__WHAT THIS EXERCISE ASKS__
1: In the newspaper-sales passage, what is the reported sale price of The Boston Globe?
2: Summarize the newspaper-sales passage in two sentences.
3: Print the stretch of the newspaper-sales passage from "There’s been a" through "for $1.1 billion.", word for word.

__SUPPLIED PASSAGE__
*****
There’s been a lot of news about newspapers in recent days. Many folks took notice of the proposed sale of The Washington Post, after four generations of ownership by the Graham family, to Jeff Bezos, the CEO and founder of Amazon. In the same week, it was announced that The Boston Globe is being sold by The New York Times Co. to Boston Red Sox principal owner, John Henry.
The proposed sale price of the famed Washington Post is $250 million, which sounds like a lot of money, but it’s not. Considering the newspaper’s storied history and large paid circulation, which was the seventh largest in the country in 2012, the value has dropped dramatically over the past several years. The Boston Globe’s reported sale price is $70 million. The Times Co. bought the Globe 20 years ago for $1.1 billion.
The trend in newspaper company ownership appears to be away from public company ownership to wealthy entrepreneurs who don’t have to deal with the daily pressure of moving stock prices for investors. These entrepreneurs will also have more flexibility in taking risk and investing in innovation with a delayed expectation of return on investment. This will help drive success for their organizations. New Washington Post owner Jeff Bezos knows about patience and long term strategic thinking. Amazon didn’t produce a profit until its ninth year of operation.
Chicago based Tribune Co. emerged from bankruptcy last year. It has announced its intention to split its broadcast and newspaper holdings and explore the sale of the newspapers. Tribune Co. owns Los Angeles Times, Chicago Tribune, The Baltimore Sun, and Sun Sentinel (South Florida), among others. Recent newspaper sale prices do not bode well for a good return on the Tribune properties.
The Washington Post reported the following this past week regarding its own sale: “But for much of the past decade, The Post has been unable to escape the financial turmoil that has engulfed newspapers and other ‘legacy’ media organizations. The rise of the Internet and the epochal change from print to digital technology have created a massive wave of competition for traditional news companies, scattering readers and advertisers across a radically altered news and information landscape and triggering mergers, bankruptcies and consolidation among the owners of print and broadcasting properties.”
USA Today reported that the Post’s operating revenue has declined by 44 percent in the past six years. That same scenario has been playing out at newspaper after newspaper across the country.
Gannett has certainly had its problems, and we recently reported yet another round of layoffs at The Star. However, Gannett papers are experiencing positive growth with their new digital paywall business model. I’m rooting for The Star’s future success. Every major American city needs a strong daily newspaper. And a strong Indianapolis Star is a benefit to all of us.
*****
__INFORMATION SHOWN__
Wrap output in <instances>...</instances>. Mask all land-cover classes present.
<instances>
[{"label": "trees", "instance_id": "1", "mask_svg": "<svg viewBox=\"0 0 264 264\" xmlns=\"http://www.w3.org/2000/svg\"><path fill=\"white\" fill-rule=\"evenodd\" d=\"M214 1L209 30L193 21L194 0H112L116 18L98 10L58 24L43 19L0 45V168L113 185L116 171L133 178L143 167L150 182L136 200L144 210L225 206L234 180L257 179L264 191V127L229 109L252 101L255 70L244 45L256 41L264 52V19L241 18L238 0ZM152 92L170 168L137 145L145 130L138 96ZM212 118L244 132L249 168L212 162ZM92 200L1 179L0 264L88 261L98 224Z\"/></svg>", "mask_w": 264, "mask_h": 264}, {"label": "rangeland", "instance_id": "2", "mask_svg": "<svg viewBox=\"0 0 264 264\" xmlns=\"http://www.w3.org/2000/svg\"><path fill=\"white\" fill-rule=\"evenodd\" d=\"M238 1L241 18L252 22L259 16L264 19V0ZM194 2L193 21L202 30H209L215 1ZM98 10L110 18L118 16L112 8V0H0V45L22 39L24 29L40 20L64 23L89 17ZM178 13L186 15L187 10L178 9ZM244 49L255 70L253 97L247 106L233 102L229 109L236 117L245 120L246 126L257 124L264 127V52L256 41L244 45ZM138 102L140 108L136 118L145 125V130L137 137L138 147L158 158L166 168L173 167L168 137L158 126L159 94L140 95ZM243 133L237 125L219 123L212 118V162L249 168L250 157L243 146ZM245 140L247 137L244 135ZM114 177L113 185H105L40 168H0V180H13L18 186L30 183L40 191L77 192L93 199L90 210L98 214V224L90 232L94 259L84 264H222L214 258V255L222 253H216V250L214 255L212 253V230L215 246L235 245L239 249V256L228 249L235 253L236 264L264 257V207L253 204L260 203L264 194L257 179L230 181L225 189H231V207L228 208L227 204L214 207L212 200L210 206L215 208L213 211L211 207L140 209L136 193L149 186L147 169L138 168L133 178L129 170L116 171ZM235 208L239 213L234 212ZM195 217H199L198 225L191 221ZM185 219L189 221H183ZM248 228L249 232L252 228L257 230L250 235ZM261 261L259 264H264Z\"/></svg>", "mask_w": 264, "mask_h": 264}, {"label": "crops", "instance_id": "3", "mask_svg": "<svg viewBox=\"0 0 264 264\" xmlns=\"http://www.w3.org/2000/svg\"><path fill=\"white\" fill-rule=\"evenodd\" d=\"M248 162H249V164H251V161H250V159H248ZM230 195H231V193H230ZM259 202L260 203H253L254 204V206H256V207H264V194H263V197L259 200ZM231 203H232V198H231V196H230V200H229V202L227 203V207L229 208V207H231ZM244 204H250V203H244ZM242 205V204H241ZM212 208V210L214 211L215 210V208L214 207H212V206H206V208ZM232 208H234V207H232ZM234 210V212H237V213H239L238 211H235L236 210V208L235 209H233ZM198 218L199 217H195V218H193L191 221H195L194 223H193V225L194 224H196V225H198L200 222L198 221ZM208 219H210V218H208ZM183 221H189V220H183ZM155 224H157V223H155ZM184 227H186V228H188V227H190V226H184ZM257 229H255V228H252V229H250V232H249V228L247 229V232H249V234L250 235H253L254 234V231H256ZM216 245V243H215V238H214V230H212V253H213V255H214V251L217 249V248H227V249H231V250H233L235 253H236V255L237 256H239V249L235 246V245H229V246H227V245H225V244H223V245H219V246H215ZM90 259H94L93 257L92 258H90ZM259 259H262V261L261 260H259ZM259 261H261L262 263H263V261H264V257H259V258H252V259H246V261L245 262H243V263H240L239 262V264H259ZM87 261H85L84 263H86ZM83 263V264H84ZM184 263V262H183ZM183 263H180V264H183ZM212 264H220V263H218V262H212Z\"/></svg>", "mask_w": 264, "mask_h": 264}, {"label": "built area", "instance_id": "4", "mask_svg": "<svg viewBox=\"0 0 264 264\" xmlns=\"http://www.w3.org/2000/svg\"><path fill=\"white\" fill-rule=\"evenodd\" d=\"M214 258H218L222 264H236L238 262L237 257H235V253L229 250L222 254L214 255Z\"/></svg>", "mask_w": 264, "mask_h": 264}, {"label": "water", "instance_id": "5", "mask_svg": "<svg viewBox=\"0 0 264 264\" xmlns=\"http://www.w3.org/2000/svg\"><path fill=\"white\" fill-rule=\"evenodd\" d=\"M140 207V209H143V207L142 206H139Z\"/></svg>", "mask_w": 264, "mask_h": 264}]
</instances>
*****
__WRITTEN ANSWERS__
1: $70 million.

2: The Washington Post is to be sold to Jeff Bezos for a proposed $250 million, and The Boston Globe to John Henry for a reported $70 million, prices that reflect a dramatic drop in newspaper values. The trend is away from public company ownership toward wealthy entrepreneurs, as newspapers face financial turmoil from the shift from print to digital, though Gannett papers are growing with a digital paywall business model.

3:
There’s been a lot of news about newspapers in recent days. Many folks took notice of the proposed sale of The Washington Post, after four generations of ownership by the Graham family, to Jeff Bezos, the CEO and founder of Amazon. In the same week, it was announced that The Boston Globe is being sold by The New York Times Co. to Boston Red Sox principal owner, John Henry.
The proposed sale price of the famed Washington Post is $250 million, which sounds like a lot of money, but it’s not. Considering the newspaper’s storied history and large paid circulation, which was the seventh largest in the country in 2012, the value has dropped dramatically over the past several years. The Boston Globe’s reported sale price is $70 million. The Times Co. bought the Globe 20 years ago for $1.1 billion.